Что же это было за время? Если мы попробуем пережить девяносто седьмой, девяносто восьмой и девятый годы, тот период, который отобразился у Блока в цикле «Ante lucem», то мы заметим одно общее явление, обнаруживающееся в этом периоде: разные художники, разные мыслители, разные устремления, при всех их индивидуальных различиях, сходились на одном: они были выражением известного пессимизма, стремления к небытию. Философия Шопенгауэра была разлита в воздухе, и воздухом этой философии были пропитаны и пессимистические песни Чехова, одинаково, как и пессимистические песни Бальмонта, — «В безбрежности» и «Тишина», — где открывалось сознанию, — что «времени нет», что «недвижны узоры планет, что бессмертие к смерти ведет, что за смертью бессмертие ждет».
В разных формах этот колорит сине-серого, сказал бы я, цвета, отпечатлевался.
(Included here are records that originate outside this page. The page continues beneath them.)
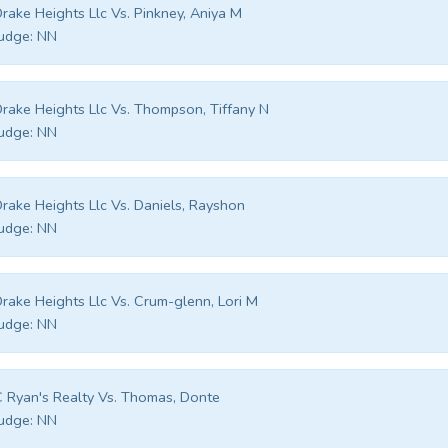
rake Heights Llc Vs. Pinkney, Aniya M
udge:
NN
rake Heights Llc Vs. Thompson, Tiffany N
udge:
NN
rake Heights Llc Vs. Daniels, Rayshon
udge:
NN
rake Heights Llc Vs. Crum-glenn, Lori M
udge:
NN
 Ryan's Realty Vs. Thomas, Donte
udge:
NN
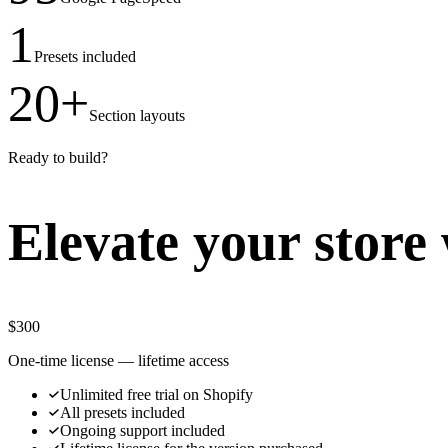
1
Presets included
20+
Section layouts
Ready to build?
Elevate your store 
$
300
One-time license — lifetime access
Unlimited free trial on Shopify
All presets included
Ongoing support included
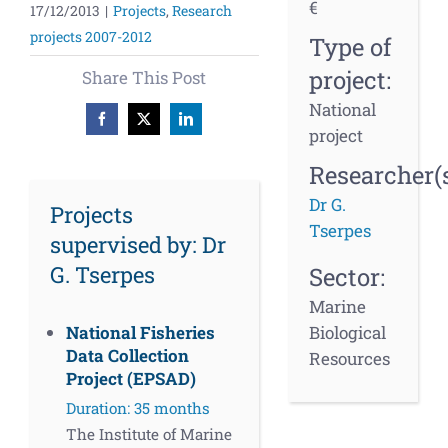
€
17/12/2013
|
Projects
,
Research
projects 2007-2012
Type of
project:
Share This Post
National
Facebook
X
LinkedIn
project
Researcher(s
Dr G.
Projects
Tserpes
supervised by: Dr
G. Tserpes
Sector:
Marine
Biological
National Fisheries
Data Collection
Resources
Project (EPSAD)
Duration: 35 months
The Institute of Marine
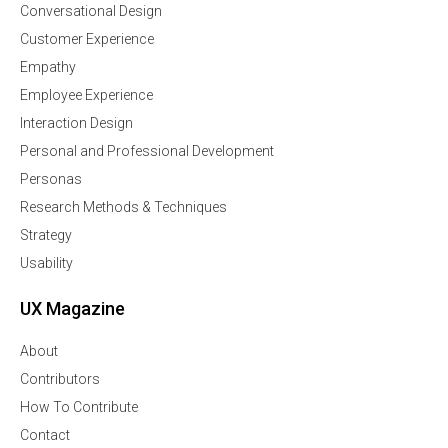
Conversational Design
Customer Experience
Empathy
Employee Experience
Interaction Design
Personal and Professional Development
Personas
Research Methods & Techniques
Strategy
Usability
UX Magazine
About
Contributors
How To Contribute
Contact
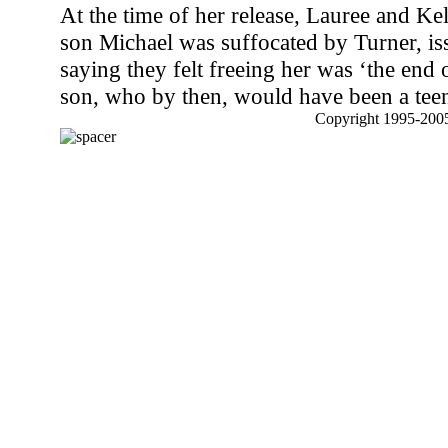
At the time of her release, Lauree and K
son Michael was suffocated by Turner, is
saying they felt freeing her was ‘the end of
son, who by then, would have been a tee
Copyright 1995-2005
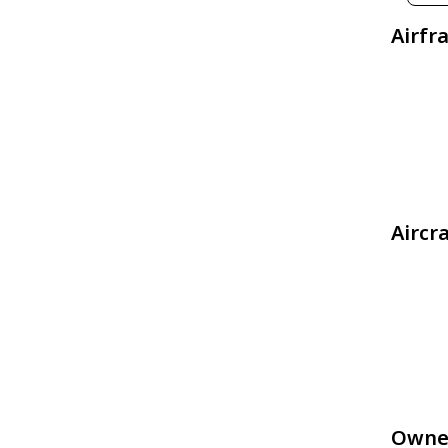
Airfr
Aircr
Owne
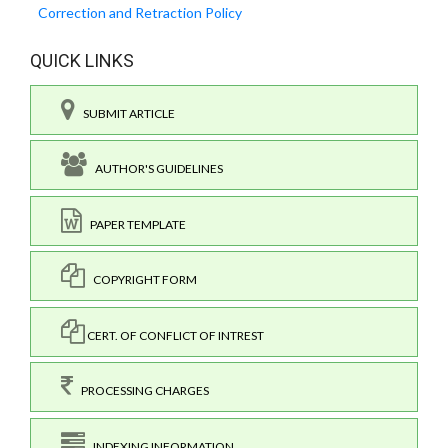
Correction and Retraction Policy
QUICK LINKS
SUBMIT ARTICLE
AUTHOR'S GUIDELINES
PAPER TEMPLATE
COPYRIGHT FORM
CERT. OF CONFLICT OF INTREST
PROCESSING CHARGES
INDEXING INFORMATION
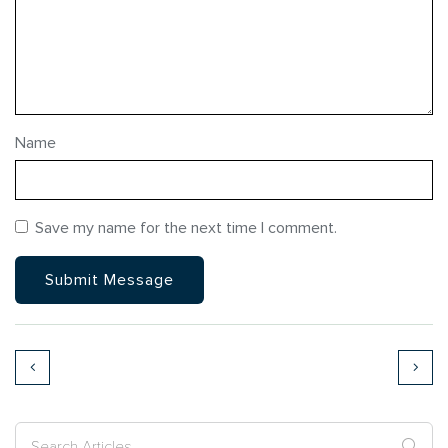
Name
Save my name for the next time I comment.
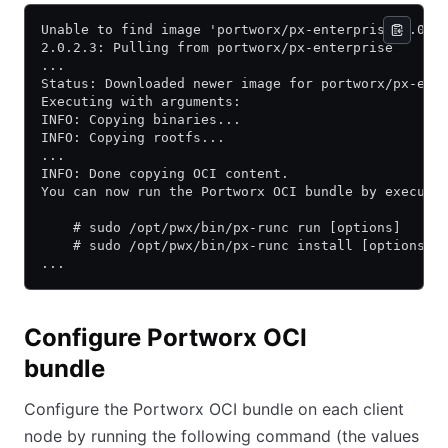
Unable to find image 'portworx/px-enterprise:2.0.2
2.0.2.3: Pulling from portworx/px-enterprise
...
Status: Downloaded newer image for portworx/px-ent
Executing with arguments:
INFO: Copying binaries...
INFO: Copying rootfs...
...
INFO: Done copying OCI content.
You can now run the Portworx OCI bundle by executi
    # sudo /opt/pwx/bin/px-runc run [options]
    # sudo /opt/pwx/bin/px-runc install [options]
...
Configure Portworx OCI
bundle
Configure the Portworx OCI bundle on each client
node by running the following command (the values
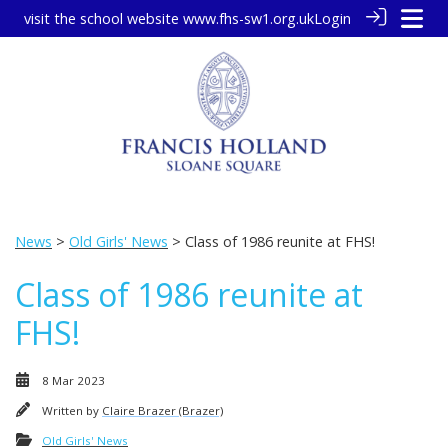
visit the school website
www.fhs-sw1.org.uk
Login
News
>
Old Girls' News
> Class of 1986 reunite at FHS!
Class of 1986 reunite at
FHS!
8 Mar 2023
Written by
Claire Brazer (Brazer)
Old Girls' News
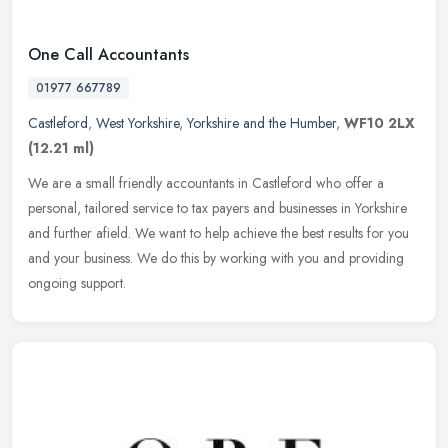
One Call Accountants
01977 667789
Castleford
,
West Yorkshire
,
Yorkshire and the Humber
,
WF10 2LX
(12.21 ml)
We are a small friendly accountants in Castleford who offer a
personal, tailored service to tax payers and businesses in Yorkshire
and further afield. We want to help achieve the best results for you
and your business. We do this by working with you and providing
ongoing support.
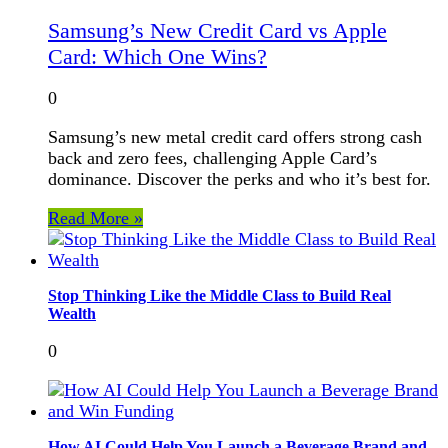
Samsung’s New Credit Card vs Apple
Card: Which One Wins?
0
Samsung’s new metal credit card offers strong cash
back and zero fees, challenging Apple Card’s
dominance. Discover the perks and who it’s best for.
Read More »
Stop Thinking Like the Middle Class to Build Real
Wealth
0
How AI Could Help You Launch a Beverage Brand and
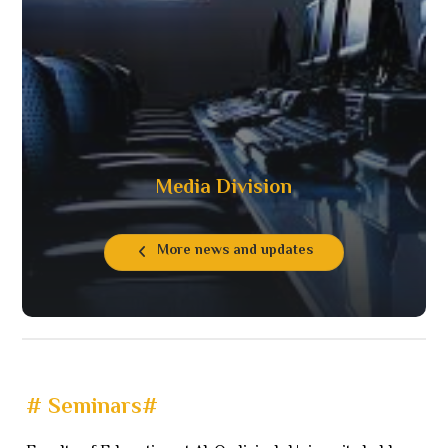
Media Division
More news and updates
# Seminars#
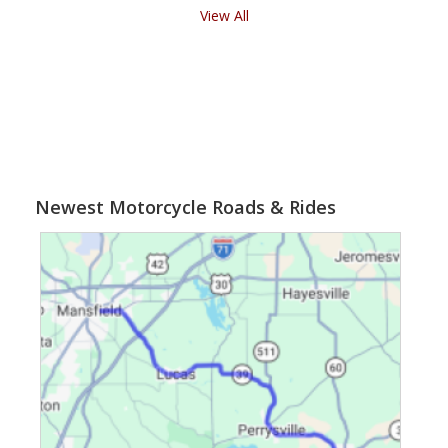
View All
Newest Motorcycle Roads & Rides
Если бы вы пошли в то время на картинные выставки, то вы увидели бы там угасание гражданских и бытовых тем, вы увидели бы пейзажи, — обыкновенно зимние пейзажи на фоне синих зимних сумерок; вы увидели бы этот колорит зимнего фона, тот колорит, который отпечатлелся в «Ante lucem» Блока: «земля мертва, земля уныла», «назавтра новый день угрюмый еще безрадостней взойдет». Это были девяностые годы. Теперь, в девятисотый, девятьсот первый год — все меняется: пробуждается известного рода активность, в русском обществе распространяется Ницше; звучит: — времена сократического человека прошли, Дионис шествует из Индии, окруженный тиграми и пантерами, начинается какое-то новое динамическое время. Это отразилось и в другом: религия буддизма сменилась религиозно-философским исканием, христианским устремлением, линия безвременности перекрестилась с линией какого-то большого будущего, во времени получился крест, и крестом этого страдания, этого трагического разрыва, этого перелома в сознании были окрашены целые слои тогдашней русской интеллигенции, еще не соединенной в кружки, но переживавшей каждый в своем индивидуальном сознании это время.
Это было время смерти Владимира Соловьева, время начинающегося интереса к его философии.
Линия от пессимизма, с одной стороны, вела к трагизму Ницше и к активному боевому мистицизму, с другой стороны, через Шопенгауэра и Гартмана, она вплотную придвигала нас к проблеме, выдвинутой Владимиром Соловьевым. Философию Владимира Соловьева в то время не понимали как динамическую, — она понималась как абстрактная философия; но были иные из соловьевцев, которые понимали, что это — философия жизненного пути, что без жизненного пути и конкретизации, без всех выводов из религиозно-философской концепции Владимира Соловьева к жизни эта философия мертва, — она лишь метафизика среди других отвлеченных метафизик. Вот в этом — максимализм: в стремлении «низвести зарю», в стремлении конкретизировать максимум теоретических чаяний в первом же конкретном шаге (я уже, товарищи, здесь однажды на докладе «О максимализме» очертил конкретный максимализм не в признании максималистических утопий, а именно в первом шаге от максимума к конкретному его воплощению). Между максималистической утопией и ее воплощением в первом шаге лежит такая бездна, которая, например, отдаляет эмпедоклову философию стихий от мифа об Эмпедокле, когда философ стихий пожелал соединиться со стихиями, т. е. бросился в Этну; в этом первый позыв к конкретному максималистическому шагу: — соединиться со стихиями, т. е. сжечь себя в Этне.